Well... we were busy. The situation just sort of evolved. There are always hornets and wasps in the greenhouse. We are a pesticide-free native plant nursery. One of the techniques we use to harden our plants is to open the sides and ends of the greenhouse, letting in the winds to help build strong stems and teach the plants how to regulate their moisture levels. Consequently, the greenhouse teems with life all summer long. We have butterflies laying eggs on milkweed seedlings, caterpillars munching away, aphids, slugs, beetles scurrying around... and after them come a full-scale army of predators.
My favorite predators are probably the giant toads. They come out at night and stand in the open doors like great fat sentinels, waiting for bugs to wander by. The toads spend the day sleeping in some pot and make startling movements or even squeaks when I accidentally water them with cold groundwater. But, they are by no means the only predator to help us with pest control. The garter snakes are also quite startling to water, but they are mostly there to eat the mice that eat the bugs (and the plants). More directly effective against the insects are our legions of spiders: skittering wolf spiders, jumping spiders that look you in the eye like they want to discuss life, crab spiders that try hard (and often succeed) to look like flowers, fishing spiders as big as your hand, and many many others.

· · · · · · ·

→ **To do**
**1.** In the greenhouse text, translate this sentence into Spanish: "My favorite predators are probably the giant toads."
**2.** Write the next paragraph of the greenhouse text, picking up right after its list of spiders.

· · · · · · ·

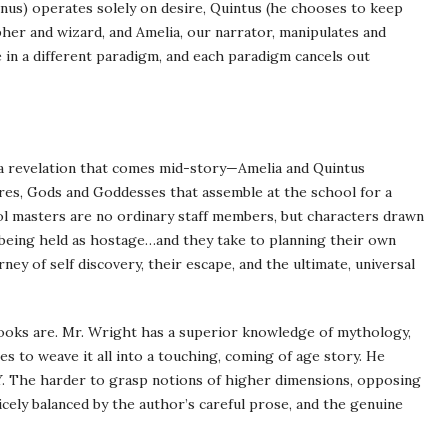
inus
) operates solely on desire, Quintus (he chooses to keep
opher and wizard, and Amelia, our narrator, manipulates and
 in a different paradigm, and each paradigm cancels out
is a revelation that comes mid-story—Amelia and Quintus
res, Gods and Goddesses that assemble at the school for a
hool masters are no ordinary staff members, but characters drawn
 being held as hostage…and they take to planning their own
ney of self discovery, their escape, and the ultimate, universal
ooks are. Mr. Wright has a superior knowledge of mythology,
es to weave it all into a touching, coming of age story. He
. The harder to grasp notions of higher dimensions, opposing
icely balanced by the author’s careful prose, and the genuine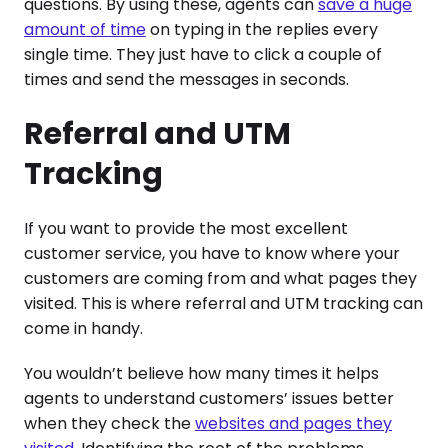
questions. By using these, agents can
save a huge
amount of time
on typing in the replies every
single time. They just have to click a couple of
times and send the messages in seconds.
Referral and UTM
Tracking
If you want to provide the most excellent
customer service, you have to know where your
customers are coming from and what pages they
visited. This is where referral and UTM tracking can
come in handy.
You wouldn’t believe how many times it helps
agents to understand customers’ issues better
when they check the
websites and pages they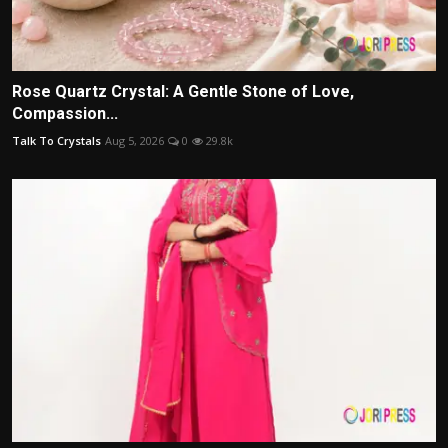
Rose Quartz Crystal: A Gentle Stone of Love,
Compassion...
Talk To Crystals
Aug 5, 2026
0
29.8k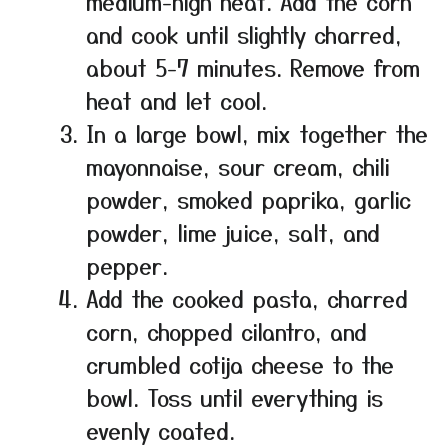
medium-high heat. Add the corn
and cook until slightly charred,
about 5-7 minutes. Remove from
heat and let cool.
In a large bowl, mix together the
mayonnaise, sour cream, chili
powder, smoked paprika, garlic
powder, lime juice, salt, and
pepper.
Add the cooked pasta, charred
corn, chopped cilantro, and
crumbled cotija cheese to the
bowl. Toss until everything is
evenly coated.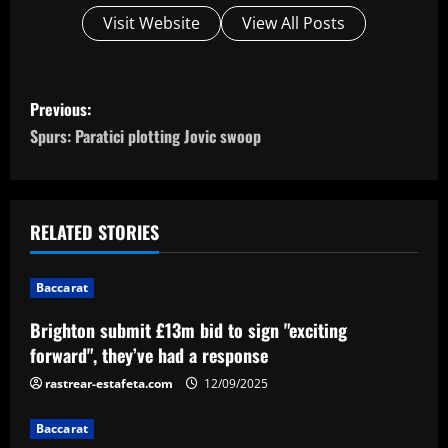
Visit Website
View All Posts
P
Previous:
o
Spurs: Paratici plotting Jovic swoop
s
t
RELATED STORIES
n
Baccarat
a
Brighton submit £13m bid to sign "exciting
v
forward", they’ve had a response
i
rastrear-estafeta.com
12/09/2025
g
Baccarat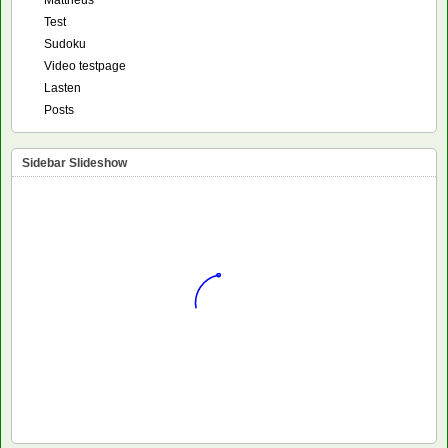
Mattheus
Test
Sudoku
Video testpage
Lasten
Posts
Sidebar Slideshow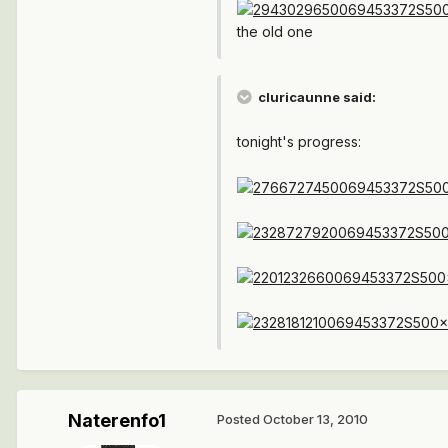
the old one
cluricaunne said:
tonight's progress:
Naterenfo1
Posted
October 13, 2010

· · · · · · ·

→ **Answers for this exercise**
**1.** Mis depredadores favoritos son probablemente los sapos gigantes.

**2.**
Then there are the birds: this year I watched a pair of fly catchers come in at dawn every day to pluck the insects trapped from yesterday on the inside of the plastic. I also watched with much trepidation and anxiety as they led their July fledglings in to teach them the same trick. The fledglings flew in just fine, but it took them a couple of stressful days to learn how to slip out the louvers in the greenhouse peaks (apparently they don't use doors and windows, which were wide open). All the while they complained and called desperately to their parents and I anxiously stressed about them getting too hot or getting abandoned. It turned out that the parents knew what they were doing. My efforts to "save" the fledglings by trying to catch them with a butterfly net only served to stress everyone out even more. The parents occasionally hopped back in, had a calm discussion with the fledglings about (I assume) the usefulness of greenhouse louvers, and hopped back out. Eventually, the fledglings figured it out.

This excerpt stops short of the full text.